**WHAT YOU WILL DO**. What dynamic range does the salivary aldosterone abstract report for the assay?

**TEXT SEGMENT**.
----------

Endocrine Abstracts

The purpose of our study was to establish an assay for the measurement of aldosterone in saliva which utilises a simple, non-invasive sampling technique on an out-patient basis. For this we have developed a non-isotopic, time-resolved fluorescence immunoassay. The assay only requires a volume of 100 μl for each duplicate value obtained and involves an overnight incubation after extraction of samples. Cross-reactivity with potentially interfering steroids is below 0.01%. The assay has a dynamic range of 30 to 2000 pg/ml. The protocols used for clinical validation of the assay in healthy volunteers as well as patients were all approved by the local ethics committee of the medical faculty. The intra-assay coefficients of variation were between 8.5 and 15.4% for values between 209.2 and 46.2 pg/ml respectively. We found a significant correlation between plasma and saliva values (n=125), (r²=0.797, P<0.0001). Saliva values were around 22% of those observed in plasma. In 5 out of 10 healthy volunteers who were tested for a day profile by simultaneous saliva and plasma aldosterone sampling, there was corresponding variability throughout the day although a distinct circadian rhythm was not apparent. The remaining 5 subjects had values close to or below the limit of quantification. In 5 patients undergoing ACTH stimulation test, a significant increase in salivary aldosterone concentration from 68.3±30.1 pg/ml to 212.3±68.8 pg/ml was observed after 60 minutes of administration. In two patients with confirmed Conn’s syndrome, mean salivary aldosterone values were higher (153.1±55.8 pg/ml) throughout the day compared to those of healthy volunteers (49.9±31.3 pg/ml). The preliminary findings in two subjects with confirmed Conn’s support the idea of detecting hypersecretion of aldosterone by multiple sampling rather than a single random aldosterone determination. In conclusion, this assay provides a non-invasive, easy screening method to analyse aldosterone secretion.

----------

Collected data
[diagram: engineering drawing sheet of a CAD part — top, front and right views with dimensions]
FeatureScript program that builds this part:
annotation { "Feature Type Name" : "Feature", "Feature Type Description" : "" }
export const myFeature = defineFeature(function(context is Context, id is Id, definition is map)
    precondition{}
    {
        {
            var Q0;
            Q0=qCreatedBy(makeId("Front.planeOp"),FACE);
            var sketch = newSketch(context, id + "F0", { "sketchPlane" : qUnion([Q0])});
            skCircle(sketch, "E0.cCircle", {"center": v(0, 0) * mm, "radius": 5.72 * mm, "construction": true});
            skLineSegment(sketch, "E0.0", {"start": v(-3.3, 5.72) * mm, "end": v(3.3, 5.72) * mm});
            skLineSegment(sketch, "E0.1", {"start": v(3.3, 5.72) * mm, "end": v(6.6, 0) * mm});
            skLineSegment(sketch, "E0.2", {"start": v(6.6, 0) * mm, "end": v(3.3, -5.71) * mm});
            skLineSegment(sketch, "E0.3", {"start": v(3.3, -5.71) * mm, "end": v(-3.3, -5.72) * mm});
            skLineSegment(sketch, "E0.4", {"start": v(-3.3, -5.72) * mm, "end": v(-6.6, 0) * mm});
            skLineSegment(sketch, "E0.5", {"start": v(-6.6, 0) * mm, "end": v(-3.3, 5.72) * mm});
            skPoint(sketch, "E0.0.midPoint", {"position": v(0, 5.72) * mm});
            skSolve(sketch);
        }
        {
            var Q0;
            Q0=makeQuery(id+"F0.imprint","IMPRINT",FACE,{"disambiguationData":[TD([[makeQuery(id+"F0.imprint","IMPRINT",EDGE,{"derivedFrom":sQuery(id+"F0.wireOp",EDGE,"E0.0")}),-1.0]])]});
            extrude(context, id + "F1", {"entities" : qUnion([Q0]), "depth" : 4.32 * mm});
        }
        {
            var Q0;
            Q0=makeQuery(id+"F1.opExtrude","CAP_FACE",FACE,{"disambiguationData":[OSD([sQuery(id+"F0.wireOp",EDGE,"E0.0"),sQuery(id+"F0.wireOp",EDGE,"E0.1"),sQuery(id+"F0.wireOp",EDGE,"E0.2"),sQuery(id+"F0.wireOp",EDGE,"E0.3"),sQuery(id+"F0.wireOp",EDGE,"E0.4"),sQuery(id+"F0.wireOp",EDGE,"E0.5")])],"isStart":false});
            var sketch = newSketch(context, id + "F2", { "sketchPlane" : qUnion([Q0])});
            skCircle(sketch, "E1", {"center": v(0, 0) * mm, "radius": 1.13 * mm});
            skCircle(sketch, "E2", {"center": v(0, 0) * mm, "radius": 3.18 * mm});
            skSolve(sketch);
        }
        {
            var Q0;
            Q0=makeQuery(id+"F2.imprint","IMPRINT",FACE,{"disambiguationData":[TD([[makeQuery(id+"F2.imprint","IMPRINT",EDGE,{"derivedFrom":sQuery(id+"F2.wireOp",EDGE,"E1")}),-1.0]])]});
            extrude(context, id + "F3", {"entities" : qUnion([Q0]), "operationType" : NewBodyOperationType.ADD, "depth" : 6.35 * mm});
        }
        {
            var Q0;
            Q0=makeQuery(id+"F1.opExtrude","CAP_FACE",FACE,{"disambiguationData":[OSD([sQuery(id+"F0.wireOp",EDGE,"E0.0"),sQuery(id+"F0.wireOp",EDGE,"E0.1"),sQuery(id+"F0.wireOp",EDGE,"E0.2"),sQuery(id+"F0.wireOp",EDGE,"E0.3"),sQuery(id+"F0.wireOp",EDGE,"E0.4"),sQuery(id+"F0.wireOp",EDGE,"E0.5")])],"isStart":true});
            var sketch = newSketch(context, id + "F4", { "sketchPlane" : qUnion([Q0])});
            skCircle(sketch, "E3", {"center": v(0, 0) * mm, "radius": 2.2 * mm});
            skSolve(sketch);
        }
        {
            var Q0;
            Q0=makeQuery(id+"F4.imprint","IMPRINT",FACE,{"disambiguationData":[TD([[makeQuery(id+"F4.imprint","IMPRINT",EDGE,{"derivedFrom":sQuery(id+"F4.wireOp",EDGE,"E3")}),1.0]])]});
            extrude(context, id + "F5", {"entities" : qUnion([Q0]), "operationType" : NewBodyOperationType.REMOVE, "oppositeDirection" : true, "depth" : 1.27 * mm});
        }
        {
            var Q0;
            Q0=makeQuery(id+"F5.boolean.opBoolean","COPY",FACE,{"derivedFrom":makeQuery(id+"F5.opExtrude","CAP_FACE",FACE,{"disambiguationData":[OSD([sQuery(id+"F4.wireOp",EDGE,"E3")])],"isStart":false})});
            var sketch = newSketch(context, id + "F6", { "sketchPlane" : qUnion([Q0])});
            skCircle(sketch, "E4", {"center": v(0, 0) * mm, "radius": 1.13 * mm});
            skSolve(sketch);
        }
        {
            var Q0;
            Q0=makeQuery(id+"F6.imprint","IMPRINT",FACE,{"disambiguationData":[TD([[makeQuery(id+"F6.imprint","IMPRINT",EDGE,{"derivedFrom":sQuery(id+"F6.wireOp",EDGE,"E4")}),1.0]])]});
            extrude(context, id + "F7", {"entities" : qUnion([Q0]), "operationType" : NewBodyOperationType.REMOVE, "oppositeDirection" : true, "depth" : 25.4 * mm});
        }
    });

----------

**FINISHED EXERCISE**. 30 to 2000 pg/ml